Nous nous promenons dans les allées du grand bazar Osh, une sorte de souk où nous pouvons absolument tout acheter, des débroussailleuses aux saucissons de cheval, en passant par les instruments traditionnels et les vêtements. Les allées animées et les transactions entre vendeurs et acheteurs nous livrent un véritable spectacle.
Nous terminons notre court séjour dans un restaurant traditionnel où nous goûtons à notre dernier lagman, le plat traditionnel kirghize.

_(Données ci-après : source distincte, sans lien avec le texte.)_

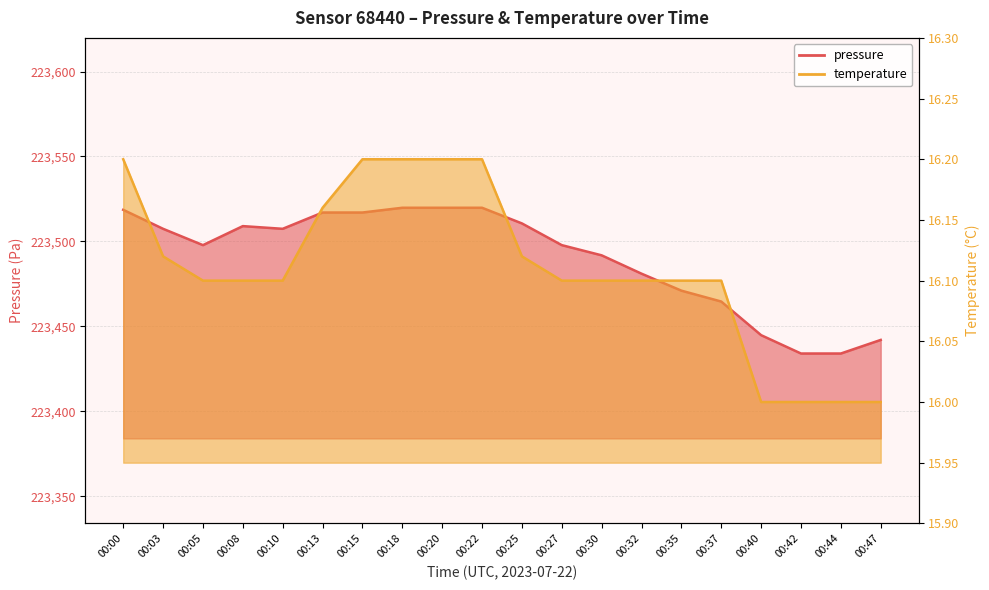

What is the maximum value shown in the chart?

223519.8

De ce pays que beaucoup d’occidentaux ne savent même pas situer sur une carte du monde, je retiens la gentillesse de ses habitants et la chaleur de leur accueil. Je retiens les visages, ridés au plissement des yeux, travaillés par la succession des hivers atrocement froids et des étés affreusement chauds, comme enduits par la poussière soulevée aux galops des chevaux et aux passages répétés des camions sur les pistes traversant les immensités désertiques de l’ancienne route de la soie. Je retiens ses paysages contrastés, des ravines rouges sang aux sommets enneigés, en passant par l’azur des immenses lacs d’altitude et par les nuances de vert des steppes caractéristiques d’Asie Centrale. Je retiens ces bâtiments de l’époque soviétique souvent abandonnés. Je retiens ces maisons faites de bric et de broc, à l’aspect délabré, derrière lesquelles certains habitants élèvent encore quelques vaches et plusieurs poules, et cultivent ce dont ils ont besoin pour subsister dans une société où le niveau de vie est resté relativement faible.